Because of the following:
Theorem. (Gantmacher, chapter V, $\S 4$, theorem 2). If the function $f(t)$ can be expanded in a power series in the circle $\vert t - \lambda \vert < r$,
$$
f(t) = \sum_{n=0}^\infty a_n(t-\lambda)^n \ ,
$$
then this expansion remains valid when the scalar argument $t$ is replaced by a matrix $A$ whose eigenvalues lie within the circle of convergence.

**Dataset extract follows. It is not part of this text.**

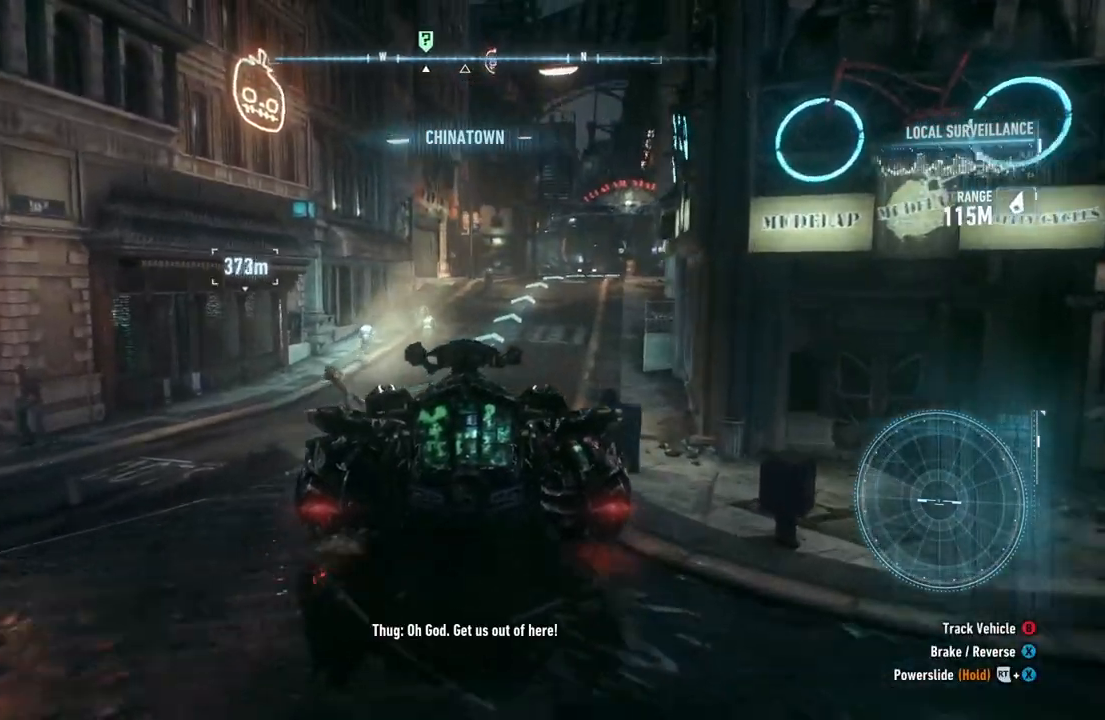
{"buttons": ["R2"], "left_stick": "up", "right_stick": "center", "events": [[133, "left_stick", "up"]]}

That is, under the hypotheses of the theorem, you have
$$
f(A) = \sum_{n=0}^\infty a_n(A-\lambda I)^n \ ,
$$
where the $f(A)$ in the left hand-side means $p(A)$, the value of the Lagrange-Sylvester polynomial on $A$.
So, why not define $f(A)$ as this last power series (i.e., the Taylor series of $f(t)$)? Well, because then you would have to talk a long time about convergence issues of matrix series... And you would end, finally, at the same point: relying on the Jordan canonical form for actual computations. So, the Lagrange-Sylvester device allows you to get rid of convergence issues -if you're willing to accept $f(A) = p(A)$ as a sound definition.